Chimeric antigen receptor (CAR) T-cell therapy is a revolutionary treatment to targeted immunotherapy to treat cancer, and the details can seem like the stuff of science fiction: A patient’s T cells are harvested, re-engineered to become targeted “cancer killers,” and infused back into the patient’s bod to proliferate and eradicate cancer cells. In some cases, these T cells have even been shown to minimize the risk of relapse. 1,Two

“This is the one instrument I have where I know that, even if a patient has ninety percent bone marrow blasts and has not responded to any kind of chemotherapy, I still have an eighty to ninety percent chance of putting the cancer into remission,” Stephan A. Grupp, MD, PhD, director of the Cancer Immunotherapy Frontier Program and director of Translational Research for the Center for Childhood Cancer Research at Children’s Hospital of Philadelphia (CHOP), told ASH Clinical News. “There is nothing like that out there.”

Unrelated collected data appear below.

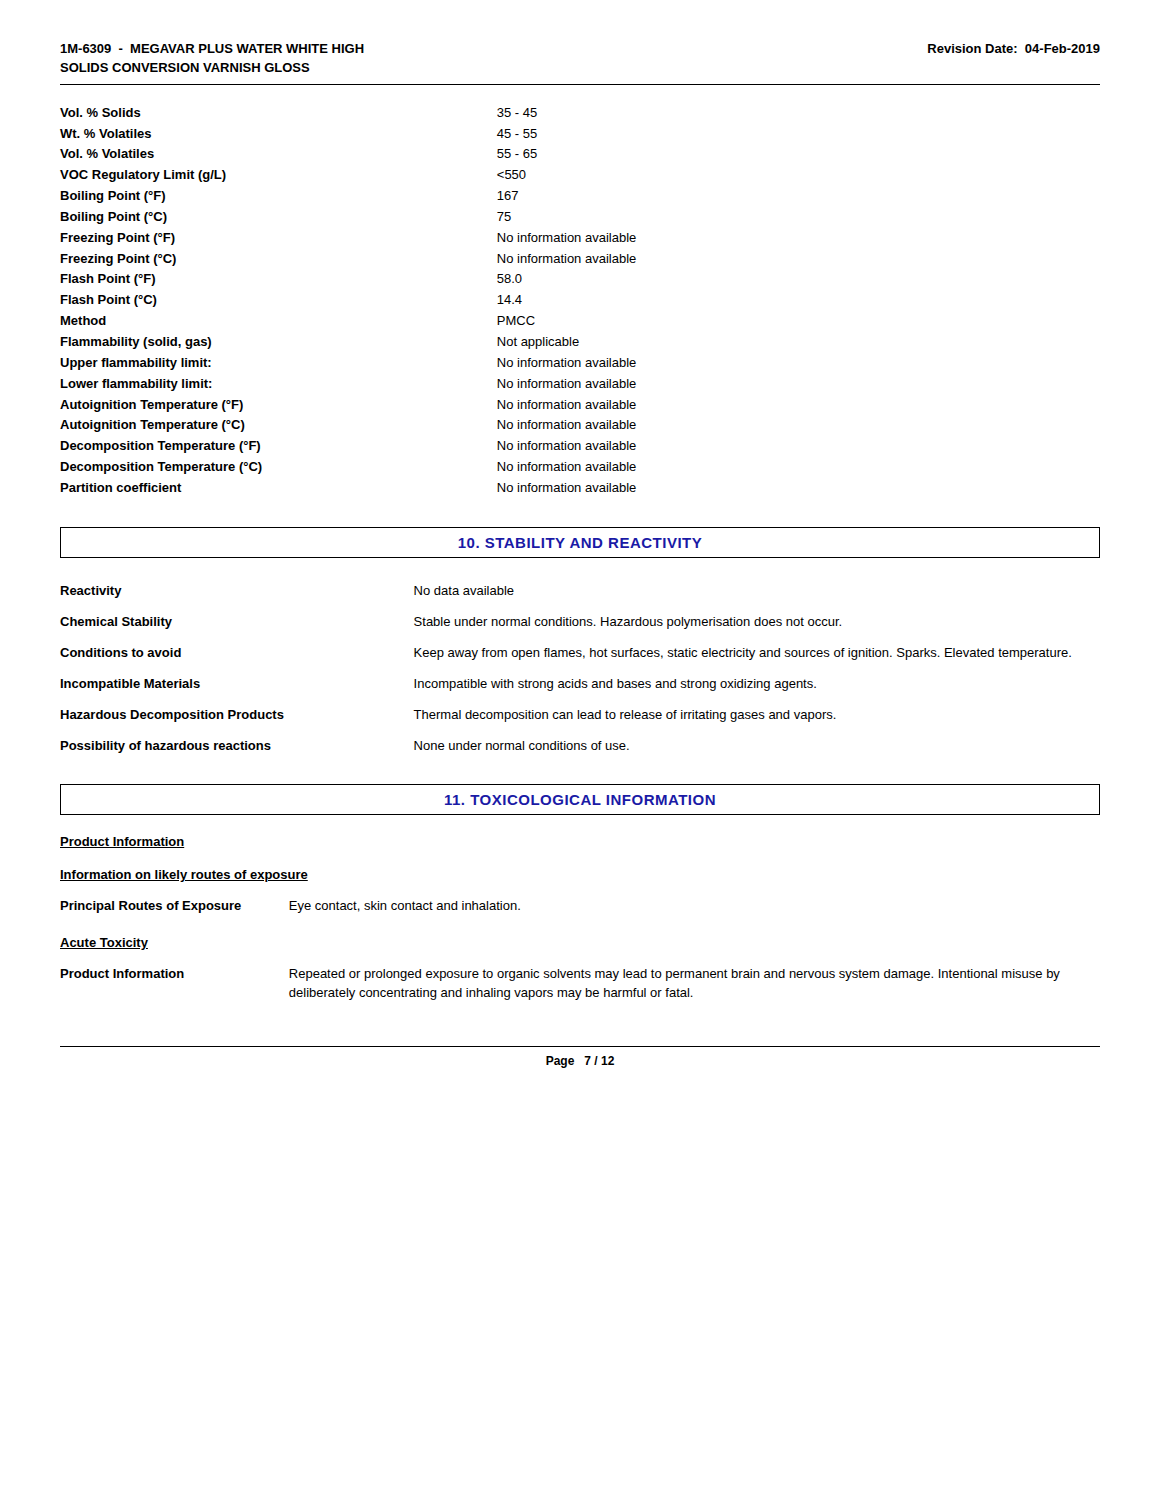1M-6309 - MEGAVAR PLUS WATER WHITE HIGH
SOLIDS CONVERSION VARNISH GLOSS
Revision Date: 04-Feb-2019
| Vol. % Solids | 35 - 45 |
| Wt. % Volatiles | 45 - 55 |
| Vol. % Volatiles | 55 - 65 |
| VOC Regulatory Limit (g/L) | <550 |
| Boiling Point (°F) | 167 |
| Boiling Point (°C) | 75 |
| Freezing Point (°F) | No information available |
| Freezing Point (°C) | No information available |
| Flash Point (°F) | 58.0 |
| Flash Point (°C) | 14.4 |
| Method | PMCC |
| Flammability (solid, gas) | Not applicable |
| Upper flammability limit: | No information available |
| Lower flammability limit: | No information available |
| Autoignition Temperature (°F) | No information available |
| Autoignition Temperature (°C) | No information available |
| Decomposition Temperature (°F) | No information available |
| Decomposition Temperature (°C) | No information available |
| Partition coefficient | No information available |
10. STABILITY AND REACTIVITY
| Reactivity | No data available |
| Chemical Stability | Stable under normal conditions. Hazardous polymerisation does not occur. |
| Conditions to avoid | Keep away from open flames, hot surfaces, static electricity and sources of ignition. Sparks. Elevated temperature. |
| Incompatible Materials | Incompatible with strong acids and bases and strong oxidizing agents. |
| Hazardous Decomposition Products | Thermal decomposition can lead to release of irritating gases and vapors. |
| Possibility of hazardous reactions | None under normal conditions of use. |
11. TOXICOLOGICAL INFORMATION
Product Information
Information on likely routes of exposure
| Principal Routes of Exposure | Eye contact, skin contact and inhalation. |
Acute Toxicity
| Product Information | Repeated or prolonged exposure to organic solvents may lead to permanent brain and nervous system damage. Intentional misuse by deliberately concentrating and inhaling vapors may be harmful or fatal. |
Page 7 / 12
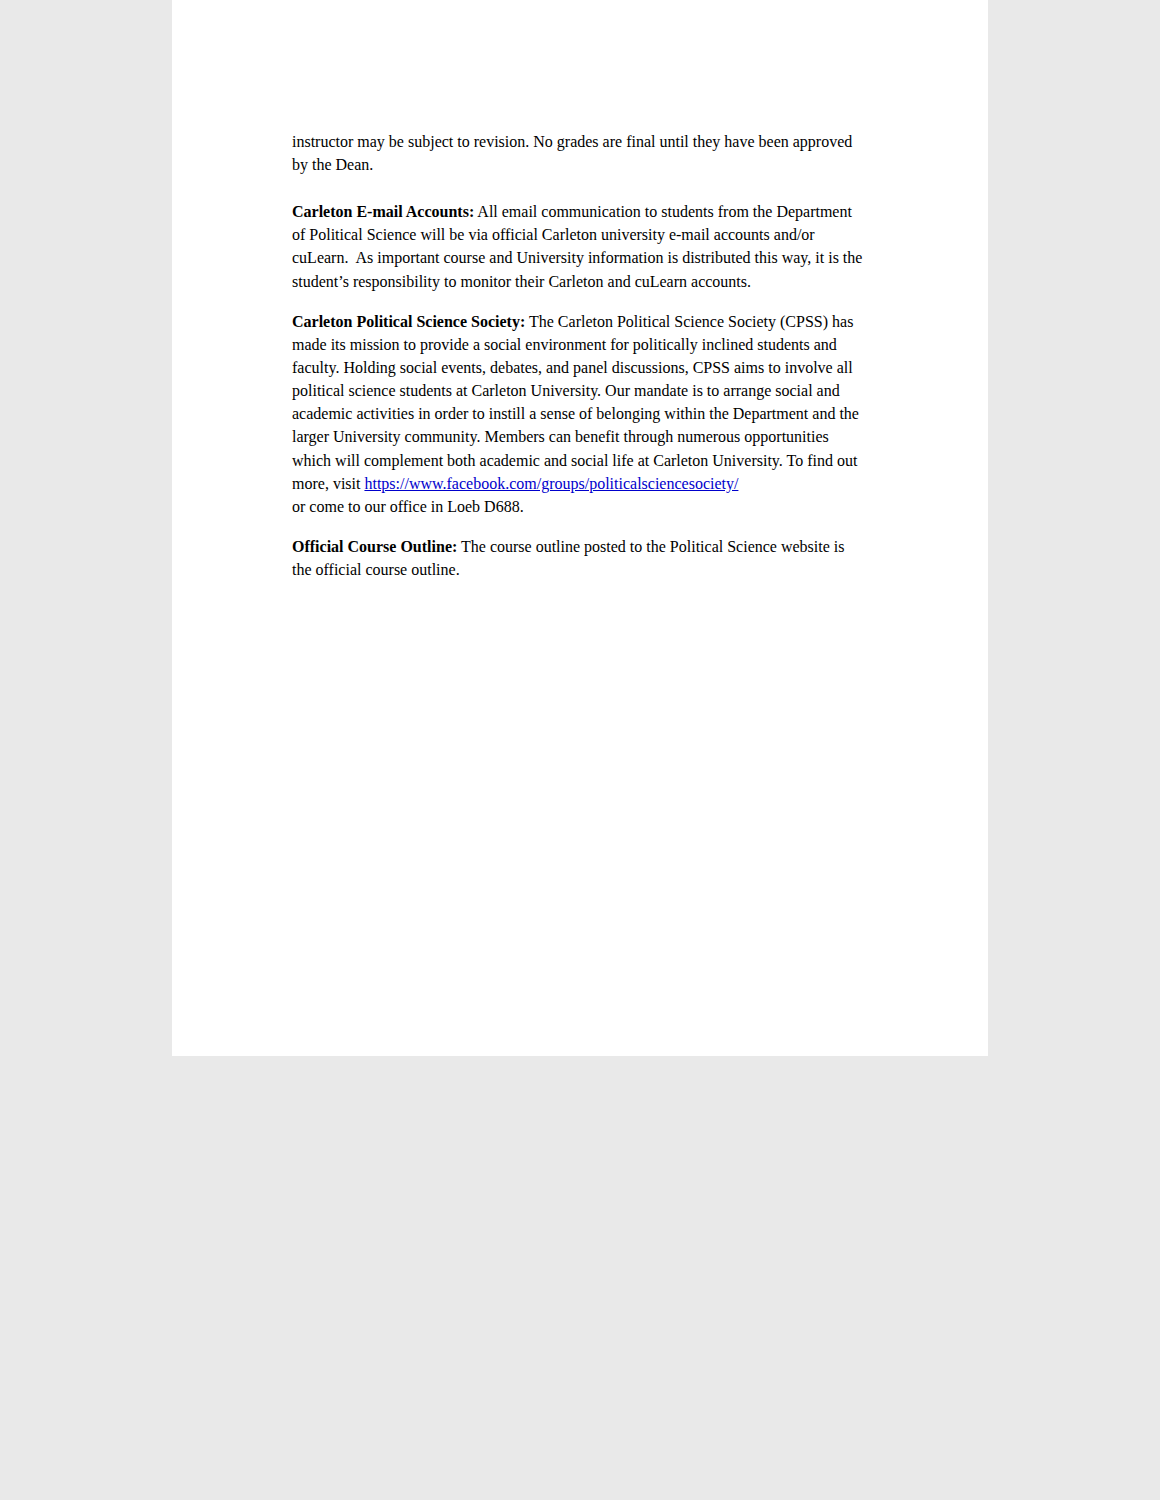instructor may be subject to revision. No grades are final until they have been approved by the Dean.
Carleton E-mail Accounts: All email communication to students from the Department of Political Science will be via official Carleton university e-mail accounts and/or cuLearn. As important course and University information is distributed this way, it is the student’s responsibility to monitor their Carleton and cuLearn accounts.
Carleton Political Science Society: The Carleton Political Science Society (CPSS) has made its mission to provide a social environment for politically inclined students and faculty. Holding social events, debates, and panel discussions, CPSS aims to involve all political science students at Carleton University. Our mandate is to arrange social and academic activities in order to instill a sense of belonging within the Department and the larger University community. Members can benefit through numerous opportunities which will complement both academic and social life at Carleton University. To find out more, visit https://www.facebook.com/groups/politicalsciencesociety/
or come to our office in Loeb D688.
Official Course Outline: The course outline posted to the Political Science website is the official course outline.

The excitement about bringing CAR T-cell therapy into the real world, however, is hampered by unanswered questions about side effects, indications, treatment delivery, relapse, and manufacturing.

Several CAR T-cell therapies are expected to begin the process of securing U.S. Food and Drug Administration (FDA) approval this year. ASH Clinical News spoke with Dr. Grupp and others to better understand the excitement, and limitation, of using these novel therapies.

The immune system plays a pivotal role in preventing tumor initiation and progression. However, T cells have a limited repertoire against any specific tumor, and cancer cells often evade immune detection and elimination. Immunotherapy “outsmarts” tumor cells by optimizing the immune response to the malignancy; CAR-modified T cells are just one type of immunotherapy treatment under investigation.

“CAR T cells are an amazing chunk of biologic innovation based on the concept of harnessing T cells’ amazing killing power and broadening their capability to recognize their target,” explained Stephanie L. Goff, MD, a surgeon at the National Cancer Institute (NCI) who works with Senior Investigator Steven A. Rosenberg, MD, PhD, head of the NCI’s Tumor Immunology Section.

CAR T-cell therapy relies on re-engineering autologous T cells to express a receptor that permits the T cells to recognize tumor cells. A CAR is a recombinant receptor composed of an extracellular antigen-binding domain and an intracellular T-cell signaling domain. When voiced in T cells, CARs redirect the T cells to target the cancer cells that express the targeted antigen in a human leukocyte antigen (HLA)-independent manner. These cells then expand and become very focused hunters and killers of specific cells, unlike the indiscriminate destruction wrought by classic chemotherapeutics.

“By combining the killing power with the recognition of an antibody, we can engineer T cells to target cells with any antigen on their surface,” Dr. Goff said.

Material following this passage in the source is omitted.